Produksi Perikanan Indonesia Naik 3,8% di 2025, Ekspor Produk Ikan Juga Tumbuh

Produksi perikanan dan laut di Nusantara mengalami kenaikan sebesar 3,8 persen jika dibandingkan dengan tahun lalu.

Khulafa Pinta Winastya
Oleh Khulafa Pinta Winastya - Reporter
Produksi Perikanan Indonesia Naik 3,8% di 2025, Ekspor Produk Ikan Juga Tumbuh
Capaian Produksi Perikanan Pati pada tahun 2025 melonjak signifikan, mencapai Rp1,1 triliun. Simak bagaimana sektor kelautan Pati menjadi penopang ekonomi daerah. (AntaraNews)

Menteri Kelautan dan Perikanan Sakti Wahyu Trenggono, mengungkapkan bahwa produksi kelautan dan perikanan di Indonesia menunjukkan tren yang positif. Pada tahun 2025, diperkirakan produksi sektor ini akan mencapai 26,25 juta ton, yang mencerminkan pertumbuhan sekitar 3,8 persen dibandingkan tahun sebelumnya, dan ini merupakan angka tertinggi dalam beberapa tahun terakhir.

"Produksi mencapai 26,25 juta ton, menjadi capaian tertinggi yang terdiri atas 11,65 juta ton rumput laut, 7,85 juta ton perikanan tangkap, dan 6,75 juta ton perikanan budidaya," ungkap Trenggono saat rapat kerja di Komisi IV DPR, Jakarta, pada Selasa (7/4).

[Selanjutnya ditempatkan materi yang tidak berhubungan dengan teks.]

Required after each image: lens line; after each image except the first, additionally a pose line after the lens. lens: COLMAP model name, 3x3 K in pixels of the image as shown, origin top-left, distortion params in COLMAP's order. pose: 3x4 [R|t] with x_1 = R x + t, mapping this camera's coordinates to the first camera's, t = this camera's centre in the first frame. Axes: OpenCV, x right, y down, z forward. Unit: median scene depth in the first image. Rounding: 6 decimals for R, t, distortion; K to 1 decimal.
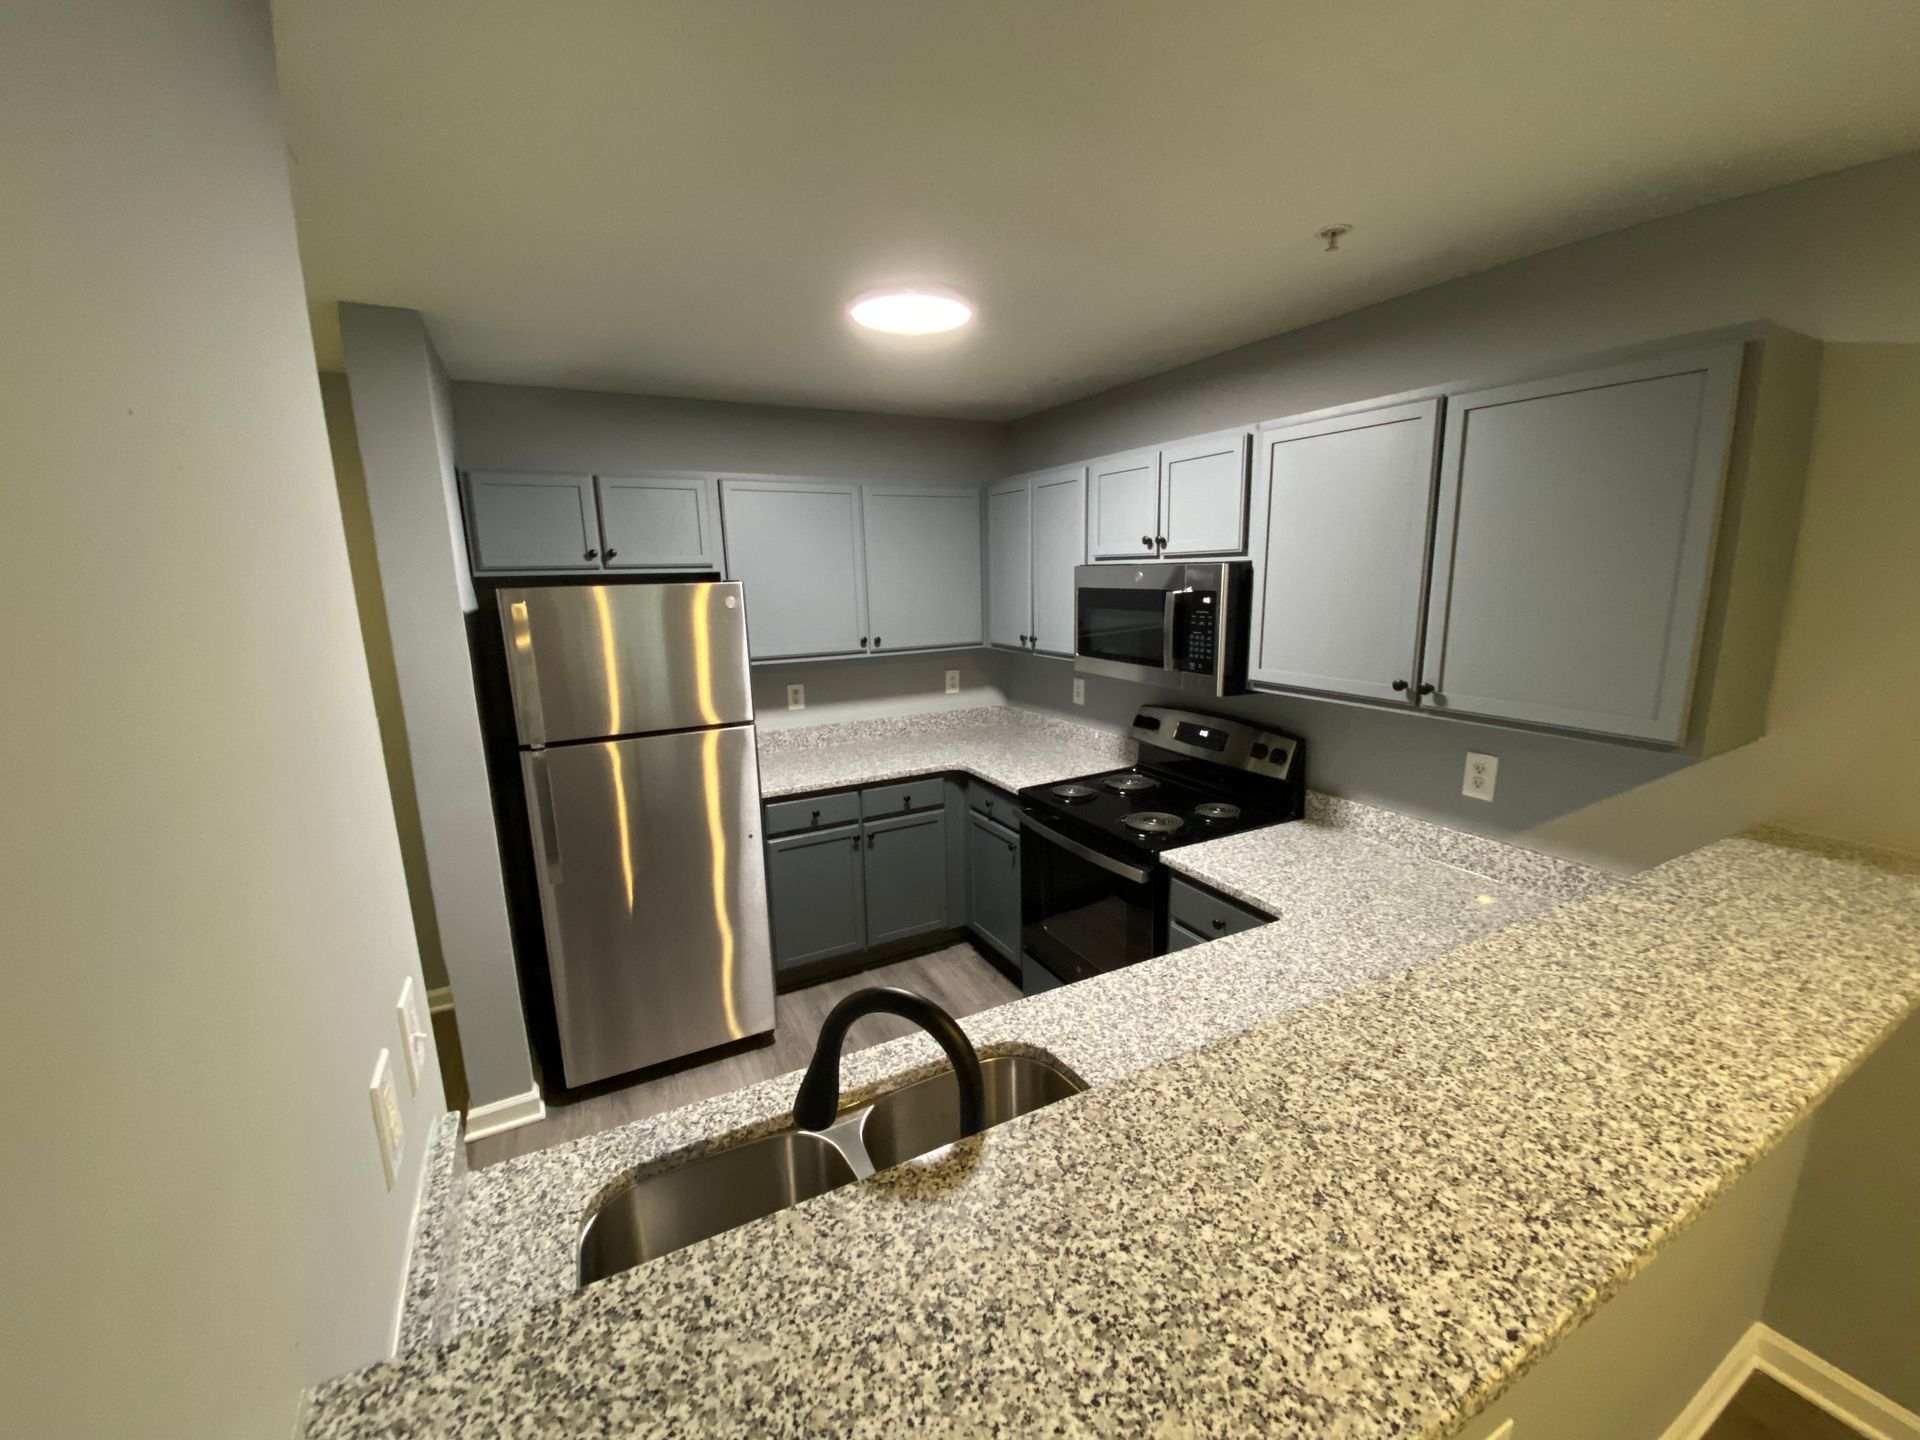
lens RADIAL K [[769.8, 0, 960.0], [0, 769.8, 720.0], [0, 0, 1]] dist [0.042971, -0.026194]
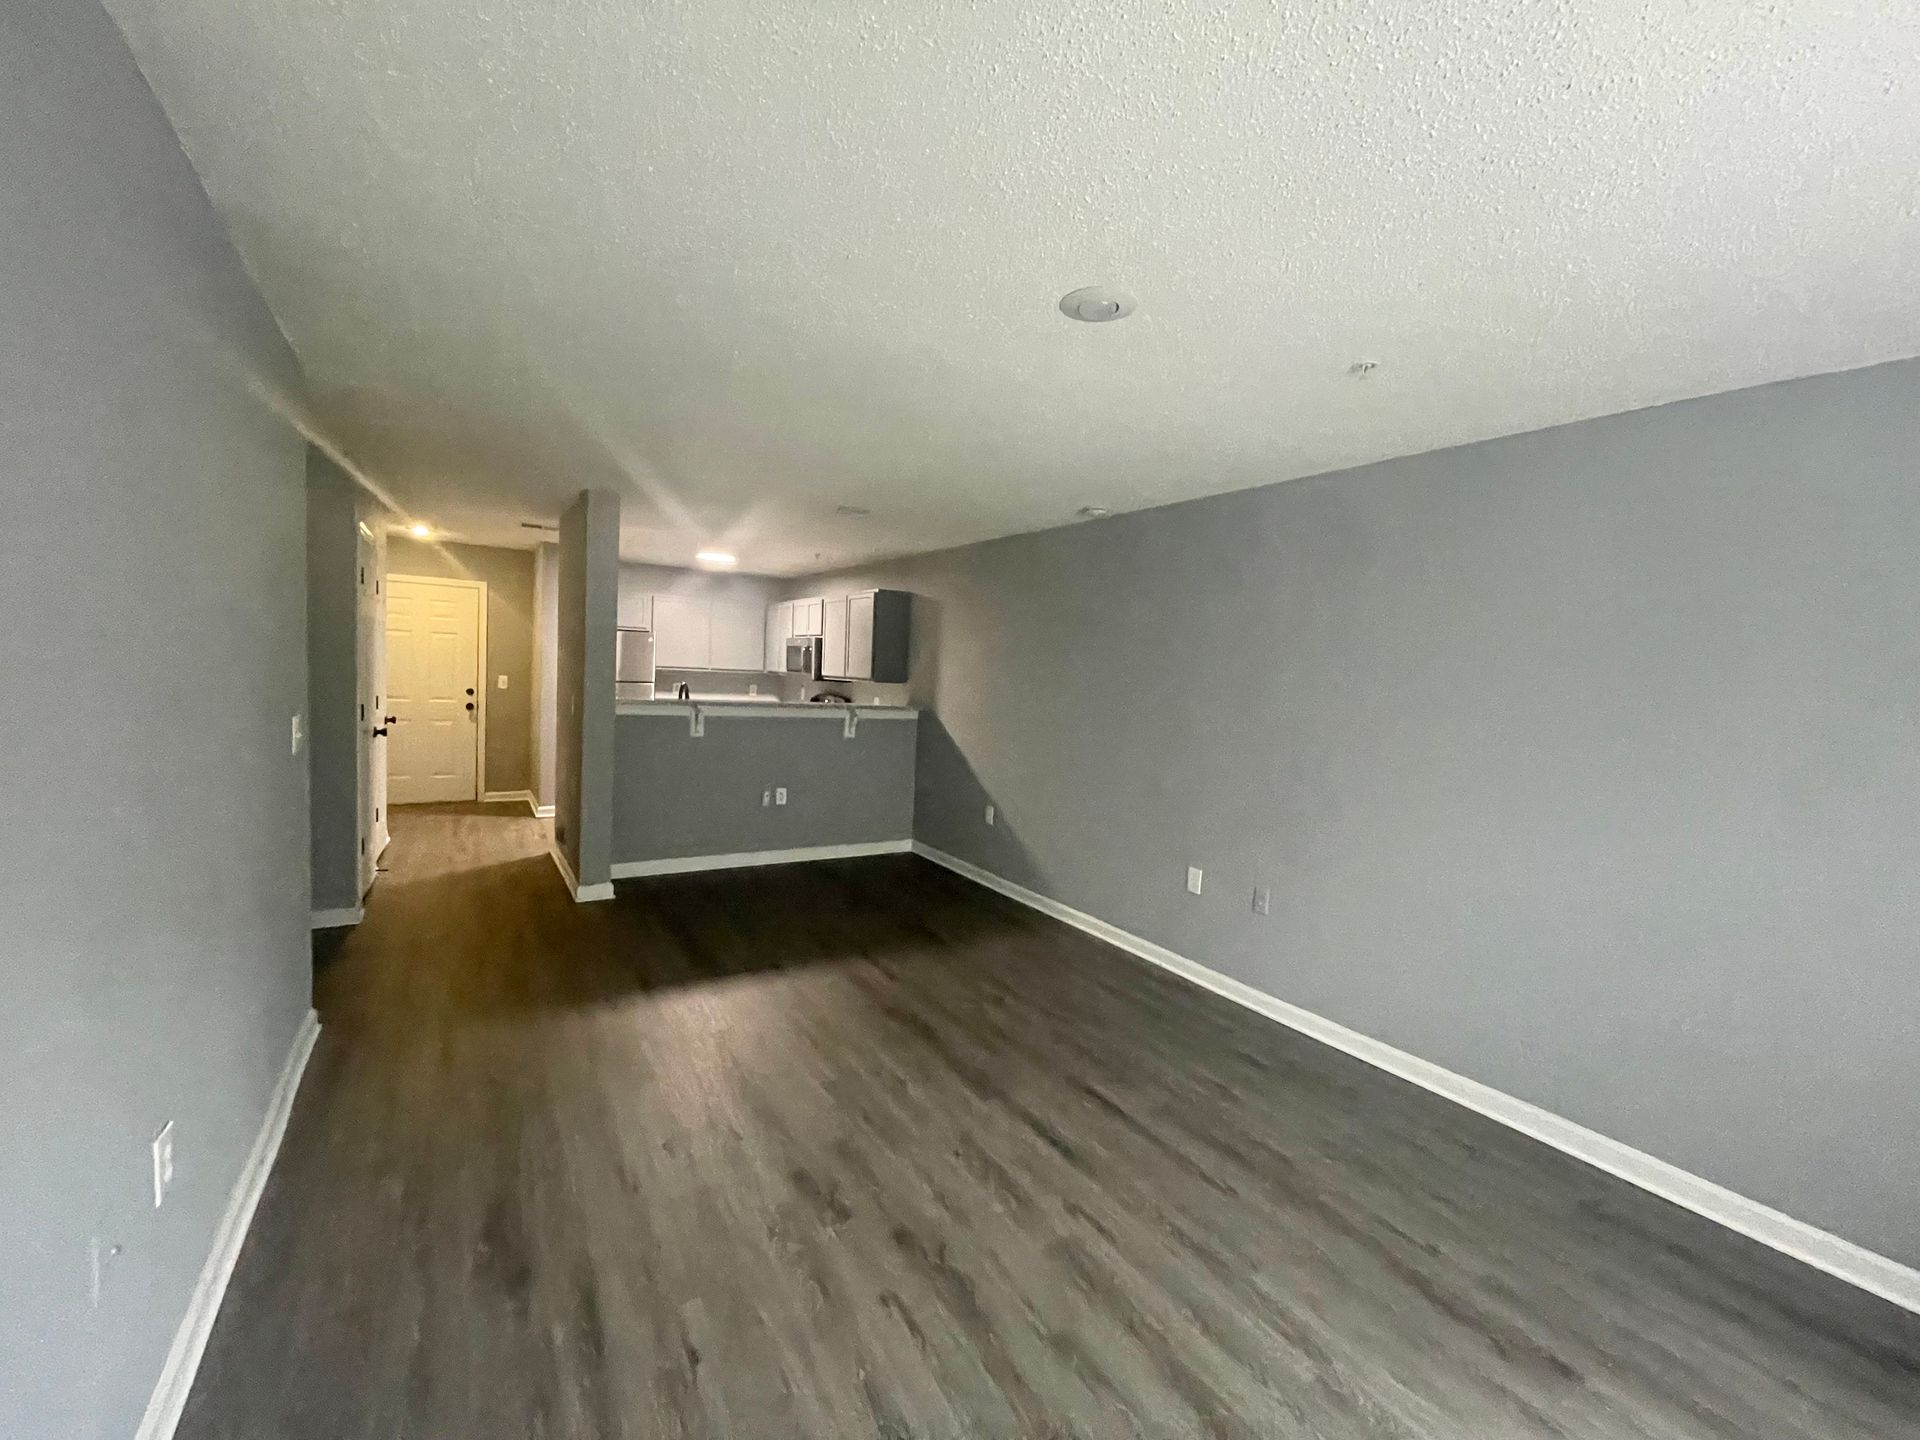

Di samping itu, nilai ekspor produk perikanan Indonesia juga mengalami kenaikan yang signifikan. Pada tahun 2025, nilai ekspor diprediksi mencapai 6,27 miliar dolar AS, yang merupakan angka tertinggi dalam lima tahun terakhir. Trenggono menambahkan bahwa meskipun menghadapi dinamika geopolitik global dan perubahan iklim, Kementerian Kelautan dan Perikanan (KKP) berkomitmen untuk memastikan ketersediaan protein hewani bagi masyarakat, khususnya dari sektor perikanan.

"Di tengah berbagai tantangan yang dihadapi, kinerja sektor kelautan dan perikanan nasional hingga saat ini tetap menunjukkan capaian produksi dan ekspor yang terjaga dengan baik," jelasnya.

Trenggono juga menyampaikan proyeksi KKP untuk periode April hingga Desember 2026, di mana total produksi ikan nasional diperkirakan mencapai 10,57 juta ton.

"Angka ini terdiri dari kontribusi produksi ikan tangkap sebesar 5,42 juta ton, serta produksi ikan budidaya sebesar 5,15 juta ton," tambahnya.

Selain itu, KKP terus melakukan pemantauan terhadap komoditas utama perikanan di delapan kota besar, termasuk Jakarta, Surabaya, Banjarmasin, Bandar Lampung, dan Medan. Ia menegaskan bahwa status ketersediaan ikan secara nasional untuk periode April hingga Juni 2026 berada dalam kondisi aman.

"Berdasarkan hasil pemantauan, kami dapat melaporkan bahwa status ketersediaan ikan berada pada kategori aman hingga Juni 2026," tutupnya.